= Beginning of Section =
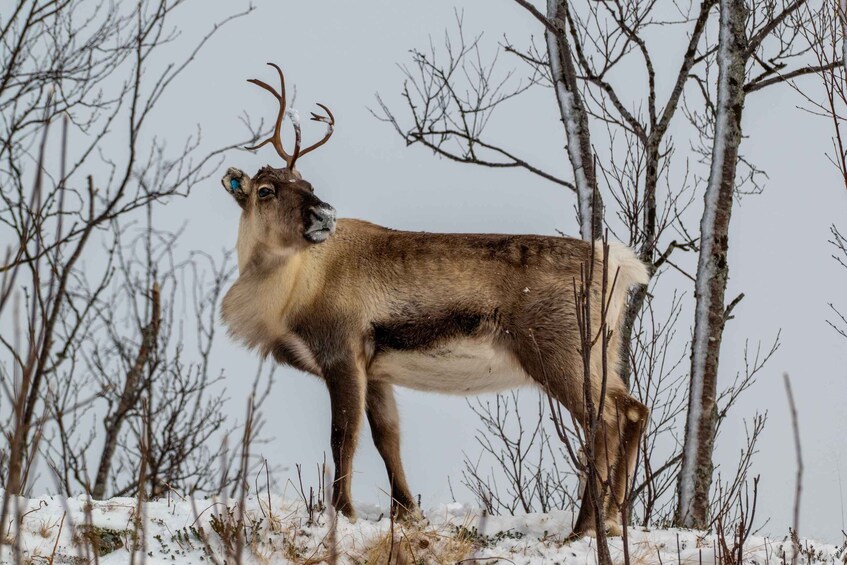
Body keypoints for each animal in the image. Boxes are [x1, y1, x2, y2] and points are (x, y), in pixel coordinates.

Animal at [220, 63, 650, 538]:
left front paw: (344, 512)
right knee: (633, 410)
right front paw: (406, 511)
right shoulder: (377, 369)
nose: (324, 215)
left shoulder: (342, 352)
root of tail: (617, 264)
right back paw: (613, 521)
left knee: (604, 421)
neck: (291, 292)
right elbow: (386, 437)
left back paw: (584, 526)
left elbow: (343, 436)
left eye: (307, 184)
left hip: (562, 353)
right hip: (606, 351)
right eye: (265, 190)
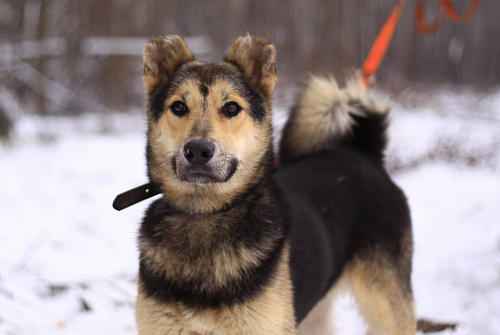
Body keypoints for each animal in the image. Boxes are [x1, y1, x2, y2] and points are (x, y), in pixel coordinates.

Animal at [135, 35, 416, 334]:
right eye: (178, 107)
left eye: (232, 108)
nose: (198, 150)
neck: (204, 216)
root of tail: (364, 152)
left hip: (387, 305)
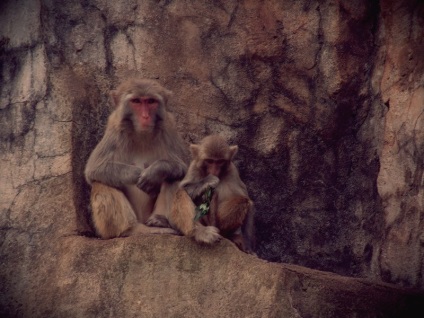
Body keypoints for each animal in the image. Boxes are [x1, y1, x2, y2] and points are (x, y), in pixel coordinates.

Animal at [84, 79, 187, 238]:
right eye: (136, 101)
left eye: (150, 101)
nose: (145, 116)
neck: (141, 133)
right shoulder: (114, 128)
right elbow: (95, 168)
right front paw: (137, 174)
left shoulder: (170, 127)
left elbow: (184, 168)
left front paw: (156, 172)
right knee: (101, 181)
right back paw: (132, 229)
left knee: (174, 177)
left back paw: (160, 222)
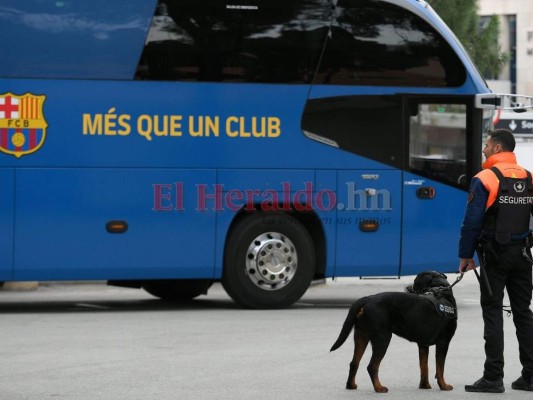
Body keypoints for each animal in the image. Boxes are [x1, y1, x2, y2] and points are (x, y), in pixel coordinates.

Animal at [328, 270, 458, 392]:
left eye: (415, 283)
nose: (408, 287)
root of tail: (369, 298)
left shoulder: (423, 345)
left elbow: (424, 366)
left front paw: (425, 385)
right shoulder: (443, 342)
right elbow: (440, 368)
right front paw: (444, 386)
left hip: (361, 335)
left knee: (354, 362)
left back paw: (351, 385)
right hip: (383, 338)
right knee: (372, 366)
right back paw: (379, 388)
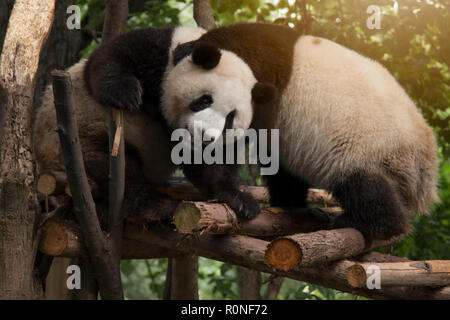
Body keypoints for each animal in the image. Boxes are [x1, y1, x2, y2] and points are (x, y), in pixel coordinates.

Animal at [159, 23, 440, 242]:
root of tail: (424, 161)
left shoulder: (259, 70)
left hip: (369, 146)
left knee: (364, 185)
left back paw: (366, 223)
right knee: (289, 171)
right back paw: (288, 204)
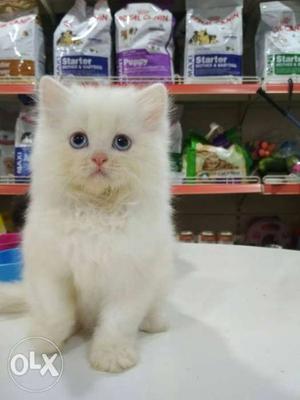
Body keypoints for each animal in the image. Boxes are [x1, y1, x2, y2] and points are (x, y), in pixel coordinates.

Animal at [0, 77, 173, 372]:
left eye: (121, 143)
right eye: (78, 140)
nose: (99, 158)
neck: (95, 211)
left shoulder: (130, 280)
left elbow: (117, 324)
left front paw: (111, 358)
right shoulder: (51, 273)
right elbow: (56, 314)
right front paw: (45, 342)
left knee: (154, 309)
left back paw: (155, 323)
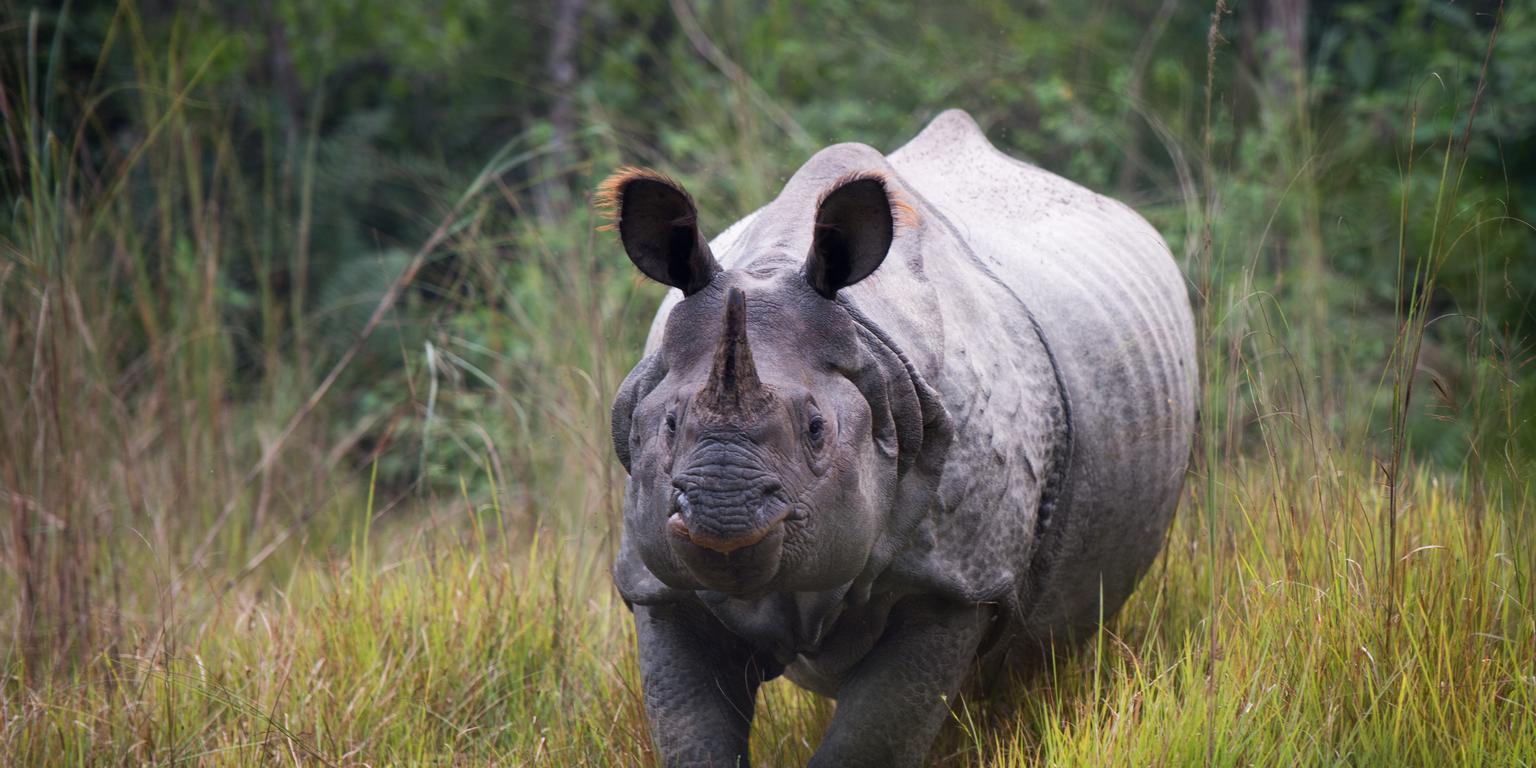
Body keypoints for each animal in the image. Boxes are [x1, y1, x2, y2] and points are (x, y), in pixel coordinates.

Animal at [603, 109, 1196, 767]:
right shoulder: (658, 584)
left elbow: (872, 737)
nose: (721, 512)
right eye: (669, 424)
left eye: (817, 430)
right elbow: (692, 732)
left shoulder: (955, 580)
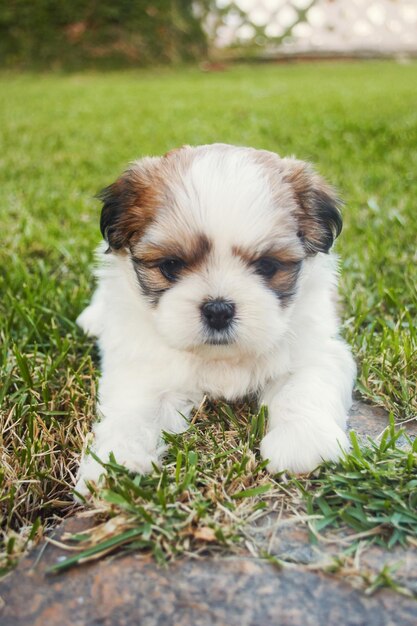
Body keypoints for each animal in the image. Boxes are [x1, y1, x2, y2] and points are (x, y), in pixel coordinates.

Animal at [75, 141, 354, 492]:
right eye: (171, 266)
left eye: (267, 266)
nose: (218, 309)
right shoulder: (143, 368)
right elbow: (133, 411)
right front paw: (117, 462)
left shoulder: (316, 349)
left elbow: (303, 387)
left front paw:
= End of Section =
WHAT THE TASK REQUIRES. Your answer must consist of every line in the listing that contains "front".

ANSWER TO THIS TASK.
left front paw: (344, 512)
right front paw: (406, 511)
right front paw: (137, 174)
left front paw: (156, 172)
left front paw: (425, 385)
right front paw: (444, 386)
left front paw: (111, 358)
right front paw: (45, 342)
right front paw: (117, 462)
left front paw:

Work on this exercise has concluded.